Instructions to follow: Restate the listing below exactly, images excluded.

▬▬▬▬▬▬▬▬▬▬

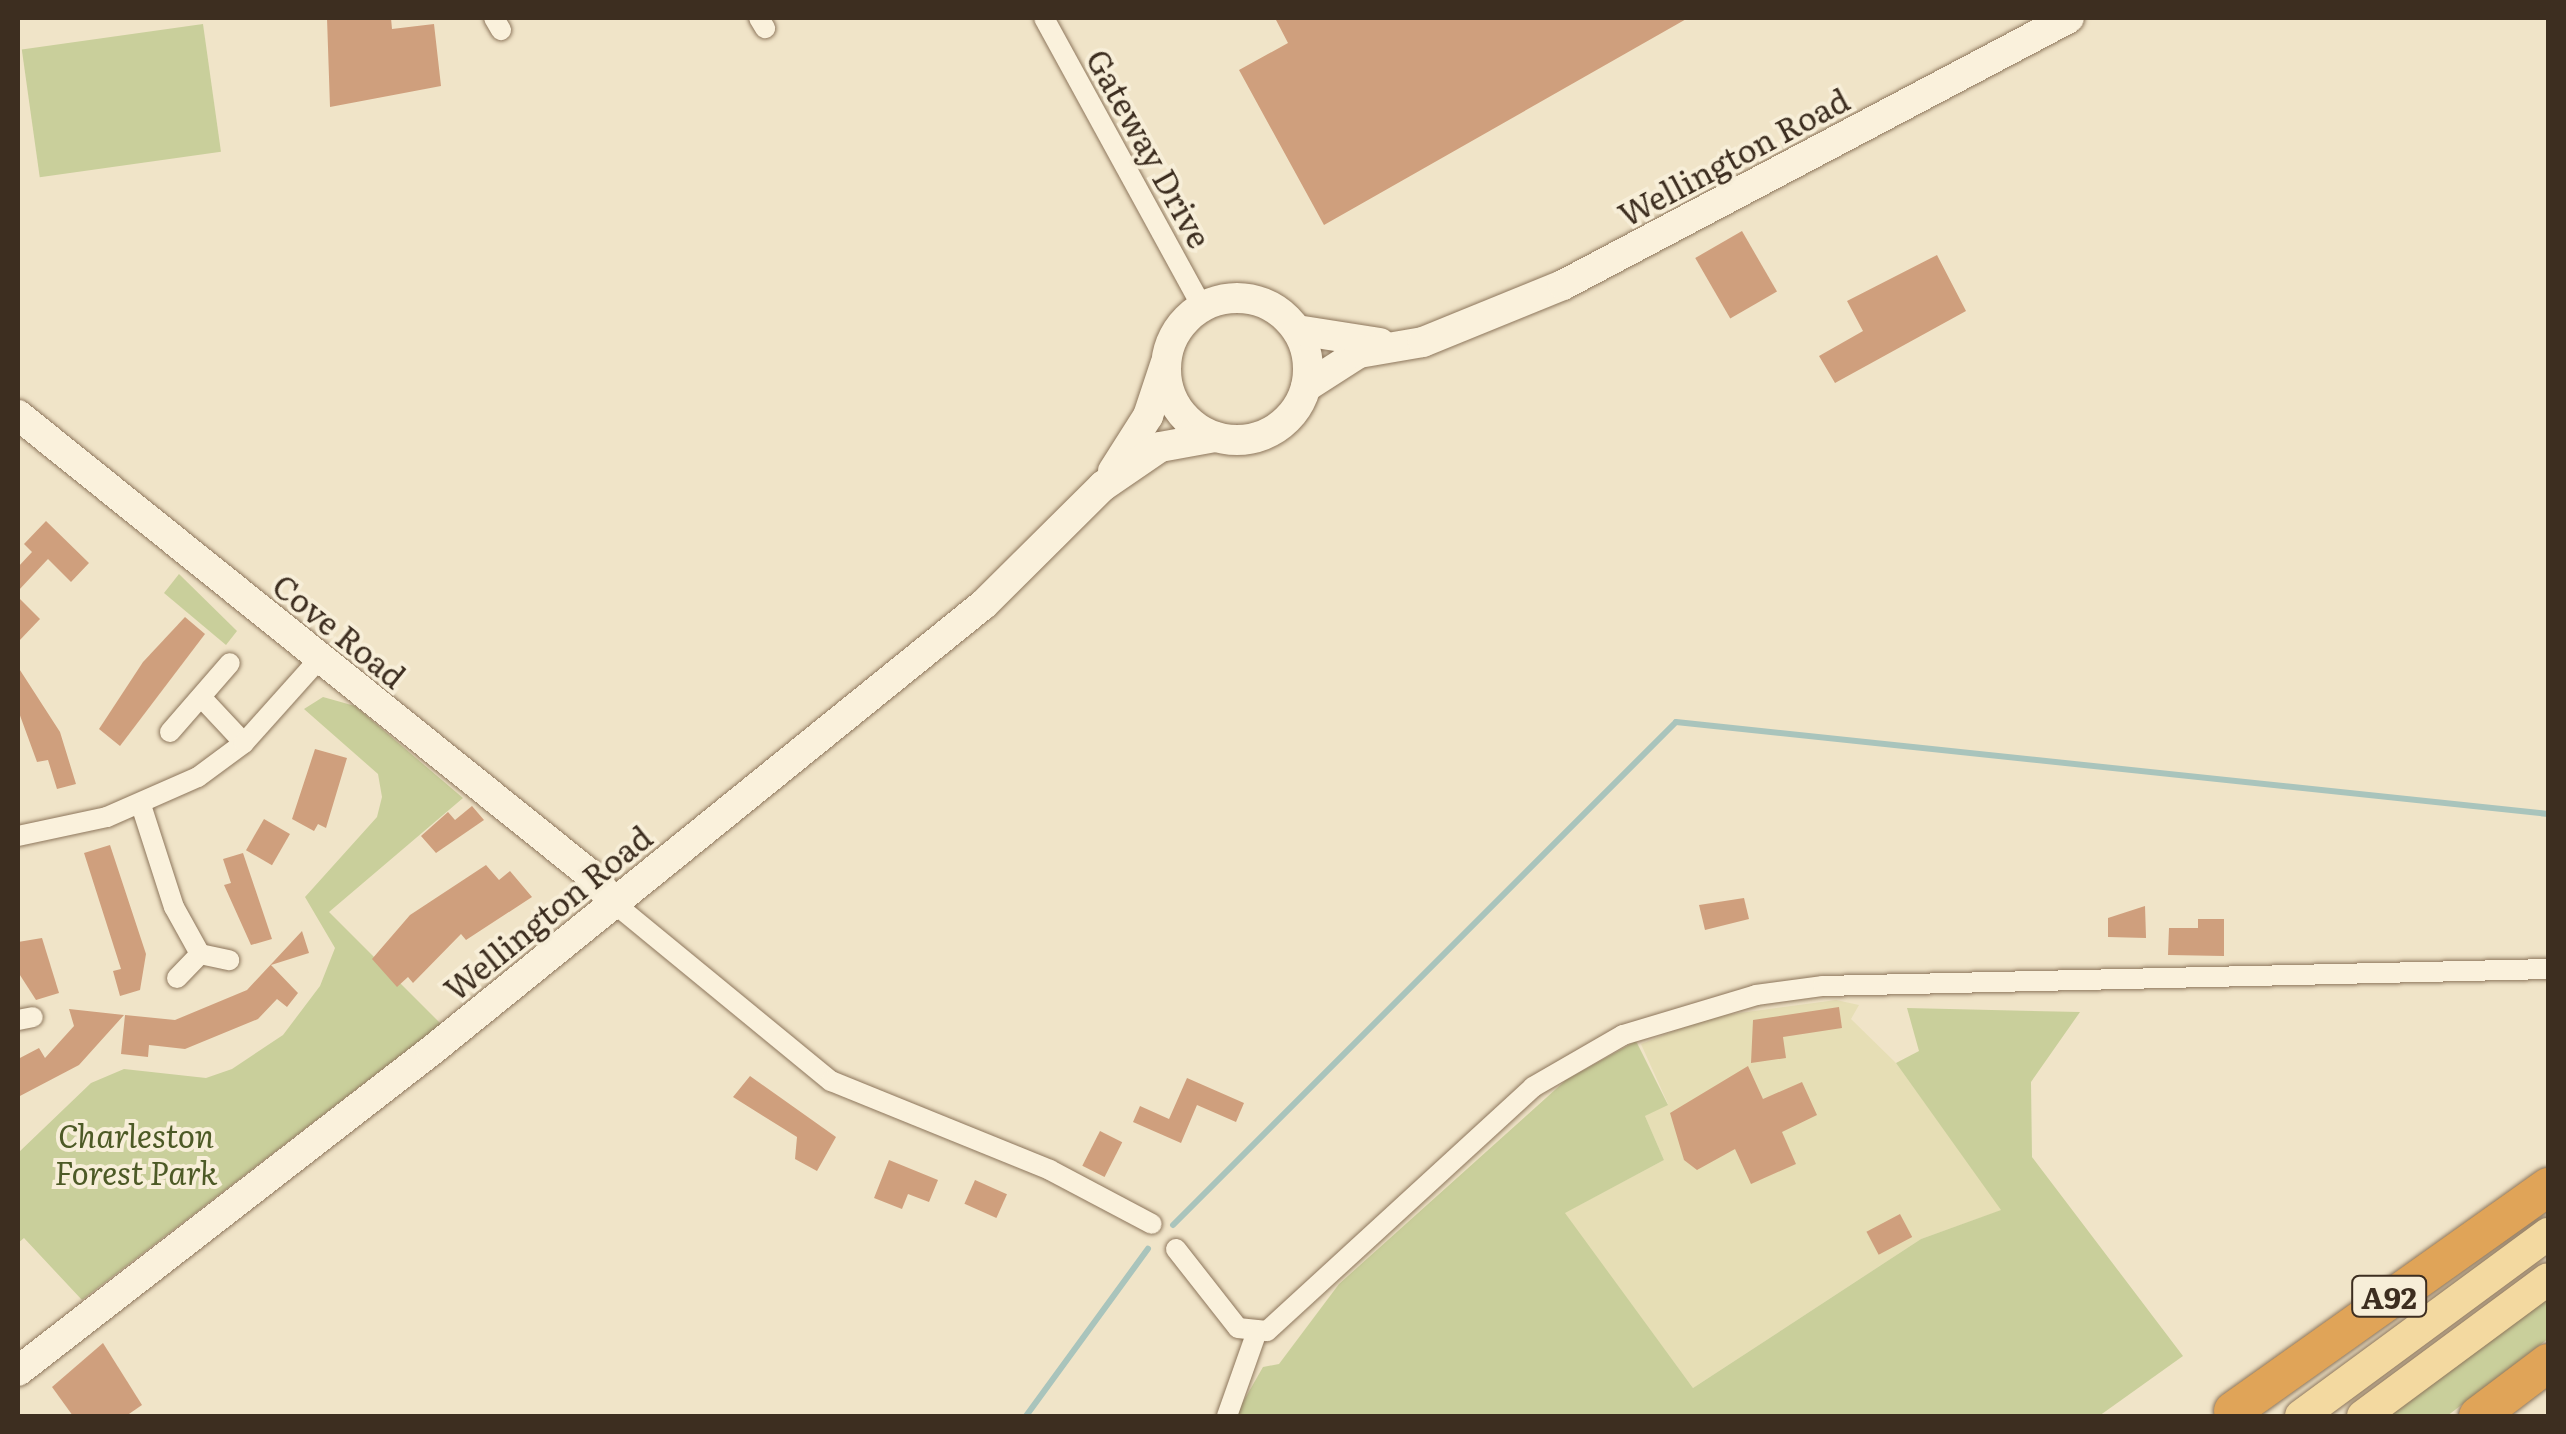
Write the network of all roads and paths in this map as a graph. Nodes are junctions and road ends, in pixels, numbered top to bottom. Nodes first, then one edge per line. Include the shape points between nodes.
1 (1044, 18) edge
2 (2069, 18) edge
3 (1202, 306) junction
4 (1297, 330) junction
5 (1423, 342) junction
6 (1166, 360) junction
7 (1306, 387) junction
8 (18, 416) edge
9 (1215, 437) junction
10 (1103, 486) junction
11 (320, 659) junction
12 (230, 663) dead end
13 (201, 697) junction
14 (170, 732) dead end
15 (244, 743) junction
16 (141, 805) junction
17 (18, 836) edge
18 (614, 903) junction
19 (200, 954) junction
20 (230, 960) dead end
21 (2548, 970) edge
22 (177, 978) dead end
23 (2548, 1187) edge
24 (2548, 1206) edge
25 (1152, 1224) dead end
26 (2548, 1234) edge
27 (1176, 1248) dead end
28 (2548, 1279) edge
29 (1256, 1334) junction
30 (2548, 1363) edge
31 (18, 1371) edge
32 (2229, 1414) edge
33 (1227, 1416) edge
34 (2301, 1416) edge
35 (2363, 1416) edge
36 (2478, 1416) edge

1 - 3 street, Gateway Drive
2 - 5 street, Wellington Road via 1563,286
3 - 4 street via 1254,300
3 - 6 street via 1172,339
4 - 5 street, Wellington Road via 1350,344
4 - 7 street
5 - 7 street, Wellington Road via 1358,353
6 - 9 street via 1172,399
6 - 10 street, Wellington Road via 1148,416
7 - 9 street via 1272,432
8 - 11 street, Cove Road
9 - 10 street, Wellington Road via 1160,447
10 - 18 street, Wellington Road via 984,604
11 - 15 street
11 - 18 street, Cove Road via 592,876
12 - 13 street
13 - 14 street
13 - 15 street
15 - 16 street
16 - 17 street
16 - 19 street via 174,907
18 - 25 street via 831,1081 1050,1170
18 - 31 street, Wellington Road
19 - 20 street
19 - 22 street
21 - 29 street via 1823,986 1710,1006 1623,1035 1533,1087 1272,1327
23 - 32 highway, A92
24 - 32 highway, A92
26 - 34 main road, A92
27 - 29 street via 1232,1322
28 - 35 main road, A92
29 - 33 street
30 - 36 highway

▬▬▬▬▬▬▬▬▬▬

Written response:
Write the network of all roads and paths in this map as a graph. Nodes are junctions and road ends, in pixels, numbered top to bottom. Nodes first, then one edge per line. Include the shape points between nodes.
1 (1044, 18) edge
2 (2069, 18) edge
3 (1202, 306) junction
4 (1297, 330) junction
5 (1423, 342) junction
6 (1166, 360) junction
7 (1306, 387) junction
8 (18, 416) edge
9 (1215, 437) junction
10 (1103, 486) junction
11 (320, 659) junction
12 (230, 663) dead end
13 (201, 697) junction
14 (170, 732) dead end
15 (244, 743) junction
16 (141, 805) junction
17 (18, 836) edge
18 (614, 903) junction
19 (200, 954) junction
20 (230, 960) dead end
21 (2548, 970) edge
22 (177, 978) dead end
23 (2548, 1187) edge
24 (2548, 1206) edge
25 (1152, 1224) dead end
26 (2548, 1234) edge
27 (1176, 1248) dead end
28 (2548, 1279) edge
29 (1256, 1334) junction
30 (2548, 1363) edge
31 (18, 1371) edge
32 (2229, 1414) edge
33 (1227, 1416) edge
34 (2301, 1416) edge
35 (2363, 1416) edge
36 (2478, 1416) edge

1 - 3 street, Gateway Drive
2 - 5 street, Wellington Road via 1563,286
3 - 4 street via 1254,300
3 - 6 street via 1172,339
4 - 5 street, Wellington Road via 1350,344
4 - 7 street
5 - 7 street, Wellington Road via 1358,353
6 - 9 street via 1172,399
6 - 10 street, Wellington Road via 1148,416
7 - 9 street via 1272,432
8 - 11 street, Cove Road
9 - 10 street, Wellington Road via 1160,447
10 - 18 street, Wellington Road via 984,604
11 - 15 street
11 - 18 street, Cove Road via 592,876
12 - 13 street
13 - 14 street
13 - 15 street
15 - 16 street
16 - 17 street
16 - 19 street via 174,907
18 - 25 street via 831,1081 1050,1170
18 - 31 street, Wellington Road
19 - 20 street
19 - 22 street
21 - 29 street via 1823,986 1710,1006 1623,1035 1533,1087 1272,1327
23 - 32 highway, A92
24 - 32 highway, A92
26 - 34 main road, A92
27 - 29 street via 1232,1322
28 - 35 main road, A92
29 - 33 street
30 - 36 highway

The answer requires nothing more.